Source records:
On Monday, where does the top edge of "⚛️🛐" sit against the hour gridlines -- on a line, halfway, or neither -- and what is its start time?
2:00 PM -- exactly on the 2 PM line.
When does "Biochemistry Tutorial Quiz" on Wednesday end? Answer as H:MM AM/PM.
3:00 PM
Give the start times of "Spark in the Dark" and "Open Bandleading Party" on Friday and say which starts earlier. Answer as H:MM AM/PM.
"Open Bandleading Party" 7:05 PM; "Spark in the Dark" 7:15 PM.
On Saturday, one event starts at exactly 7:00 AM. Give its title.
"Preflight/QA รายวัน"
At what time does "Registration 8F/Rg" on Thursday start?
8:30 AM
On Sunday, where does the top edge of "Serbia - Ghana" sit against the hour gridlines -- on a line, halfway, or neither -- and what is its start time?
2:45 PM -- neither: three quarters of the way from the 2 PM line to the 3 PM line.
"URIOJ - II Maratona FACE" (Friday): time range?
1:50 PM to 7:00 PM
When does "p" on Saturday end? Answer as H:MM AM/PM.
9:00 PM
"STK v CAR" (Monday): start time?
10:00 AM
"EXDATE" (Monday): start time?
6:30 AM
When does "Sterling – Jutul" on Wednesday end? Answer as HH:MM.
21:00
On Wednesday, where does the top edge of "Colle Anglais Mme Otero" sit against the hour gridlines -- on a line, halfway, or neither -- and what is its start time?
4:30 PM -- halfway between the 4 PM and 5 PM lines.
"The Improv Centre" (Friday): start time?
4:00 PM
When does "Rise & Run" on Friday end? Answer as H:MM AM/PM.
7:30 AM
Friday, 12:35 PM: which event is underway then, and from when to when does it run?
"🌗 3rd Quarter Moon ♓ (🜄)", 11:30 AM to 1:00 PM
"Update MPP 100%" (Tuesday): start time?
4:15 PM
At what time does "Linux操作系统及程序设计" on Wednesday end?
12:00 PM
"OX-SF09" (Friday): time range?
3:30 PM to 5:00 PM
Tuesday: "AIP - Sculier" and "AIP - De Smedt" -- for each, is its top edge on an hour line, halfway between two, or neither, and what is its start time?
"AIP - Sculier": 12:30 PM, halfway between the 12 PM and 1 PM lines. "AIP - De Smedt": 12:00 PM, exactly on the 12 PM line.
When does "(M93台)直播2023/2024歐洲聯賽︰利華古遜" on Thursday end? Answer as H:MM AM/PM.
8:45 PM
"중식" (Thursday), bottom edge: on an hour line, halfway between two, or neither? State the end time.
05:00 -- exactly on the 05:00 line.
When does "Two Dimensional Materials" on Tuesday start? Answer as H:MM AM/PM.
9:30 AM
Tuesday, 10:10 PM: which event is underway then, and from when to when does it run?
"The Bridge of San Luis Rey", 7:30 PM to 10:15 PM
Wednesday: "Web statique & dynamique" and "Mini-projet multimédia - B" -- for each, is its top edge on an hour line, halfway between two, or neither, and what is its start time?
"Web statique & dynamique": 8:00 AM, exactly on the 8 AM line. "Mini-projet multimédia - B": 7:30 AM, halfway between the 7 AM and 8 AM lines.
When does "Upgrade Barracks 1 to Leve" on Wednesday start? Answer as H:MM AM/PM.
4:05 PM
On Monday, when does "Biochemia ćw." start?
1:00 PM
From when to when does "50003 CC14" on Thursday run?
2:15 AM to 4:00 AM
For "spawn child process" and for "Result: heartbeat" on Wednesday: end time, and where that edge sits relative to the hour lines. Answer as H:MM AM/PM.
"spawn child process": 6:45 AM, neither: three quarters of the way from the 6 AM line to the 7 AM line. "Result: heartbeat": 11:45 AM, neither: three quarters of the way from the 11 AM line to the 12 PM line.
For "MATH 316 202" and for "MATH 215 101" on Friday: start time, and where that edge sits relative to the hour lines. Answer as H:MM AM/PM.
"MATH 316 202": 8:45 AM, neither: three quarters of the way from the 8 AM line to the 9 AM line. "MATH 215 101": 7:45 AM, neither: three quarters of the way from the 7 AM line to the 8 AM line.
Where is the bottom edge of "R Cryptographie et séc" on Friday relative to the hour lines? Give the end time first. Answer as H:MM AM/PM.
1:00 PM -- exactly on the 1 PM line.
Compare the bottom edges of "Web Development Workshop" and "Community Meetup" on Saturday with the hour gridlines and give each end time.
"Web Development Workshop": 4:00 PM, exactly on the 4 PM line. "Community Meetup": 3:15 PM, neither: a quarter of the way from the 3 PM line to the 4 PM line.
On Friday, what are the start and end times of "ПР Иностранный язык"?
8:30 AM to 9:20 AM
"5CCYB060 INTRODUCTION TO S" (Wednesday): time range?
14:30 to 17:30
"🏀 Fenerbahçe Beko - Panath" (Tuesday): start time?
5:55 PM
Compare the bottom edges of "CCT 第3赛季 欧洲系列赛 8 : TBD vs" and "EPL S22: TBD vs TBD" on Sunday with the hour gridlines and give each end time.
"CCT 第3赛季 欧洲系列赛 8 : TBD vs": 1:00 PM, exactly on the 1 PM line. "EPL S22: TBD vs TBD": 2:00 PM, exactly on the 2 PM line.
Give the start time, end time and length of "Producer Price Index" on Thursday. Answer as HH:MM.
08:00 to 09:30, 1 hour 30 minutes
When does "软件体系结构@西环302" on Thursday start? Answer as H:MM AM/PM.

What you are asked to do: Which lines of the data above contain the string "Bandleading", matching upper and lower case? Report each of those lines in full.

Result:
Give the start times of "Spark in the Dark" and "Open Bandleading Party" on Friday and say which starts earlier. Answer as H:MM AM/PM.
"Open Bandleading Party" 7:05 PM; "Spark in the Dark" 7:15 PM.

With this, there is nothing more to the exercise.